🤖 AI Summary
Existing high-speed flight methods often rely on simplified point-mass models, yielding dynamically infeasible trajectories that are difficult to track. This work proposes an end-to-end reinforcement learning framework that directly maps depth images to body-rate commands without requiring expert demonstrations, explicit mapping, backbone networks, or a separate controller. Leveraging a high-fidelity, differentiable simulator calibrated through parameter identification, the approach achieves zero-shot transfer to real-world, complex outdoor environments and supports full flight-envelope control. It attains state-of-the-art performance across multiple benchmarks, demonstrating the highest success rate and lowest jerk. Notably, the system enables stable flight at speeds up to 7.5 m/s in previously unseen, ultra-dense forest environments.
📝 Abstract
Obstacle avoidance is a fundamental vision-based task essential for enabling quadrotors to perform advanced applications. When planning the trajectory, existing approaches both on optimization and learning typically regard quadrotor as a point-mass model, giving path or velocity commands then tracking the commands by outer-loop controller. However, at high speeds, planned trajectories sometimes become dynamically infeasible in actual flight, which beyond the capacity of controller. In this paper, we propose a novel end-to-end policy that directly maps depth images to low-level bodyrate commands by reinforcement learning via differentiable simulation. The high-fidelity simulation in training after parameter identification significantly reduces all the gaps between training, simulation and real world. Analytical process by differentiable simulation provides accurate gradient to ensure efficiently training the low-level policy without expert guidance. The policy employs a lightweight and the most simple inference pipeline that runs without explicit mapping, backbone networks, primitives, recurrent structures, or backend controllers, nor curriculum or privileged guidance.
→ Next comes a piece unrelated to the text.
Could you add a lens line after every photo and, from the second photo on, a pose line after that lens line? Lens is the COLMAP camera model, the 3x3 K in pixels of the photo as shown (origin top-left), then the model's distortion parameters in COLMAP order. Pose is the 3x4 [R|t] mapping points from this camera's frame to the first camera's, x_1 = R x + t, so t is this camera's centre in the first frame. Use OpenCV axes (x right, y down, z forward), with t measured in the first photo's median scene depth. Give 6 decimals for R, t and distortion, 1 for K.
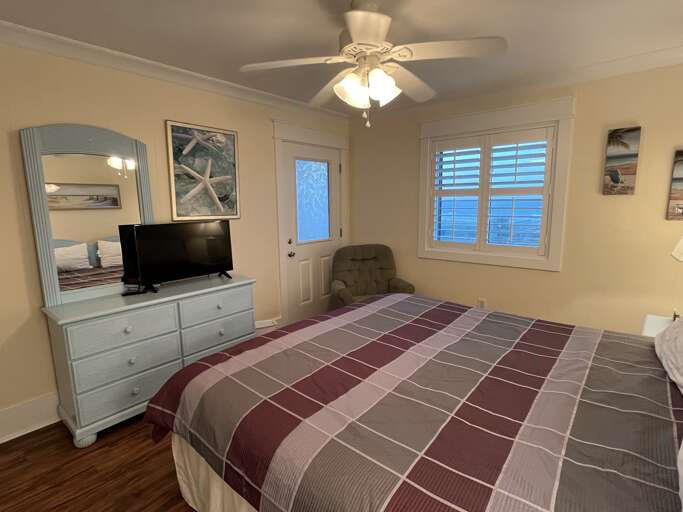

By inferring low-level command directly to the hardware controller, the method enables full flight envelope control and avoids the dynamic-infeasible issue.Experimental results demonstrate that the proposed approach achieves the highest success rate and the lowest jerk among state-of-the-art baselines across multiple benchmarks. The policy also exhibits strong generalization, successfully deploying zero-shot in unseen, outdoor environments while reaching speeds of up to 7.5m/s as well as stably flying in the super-dense forest.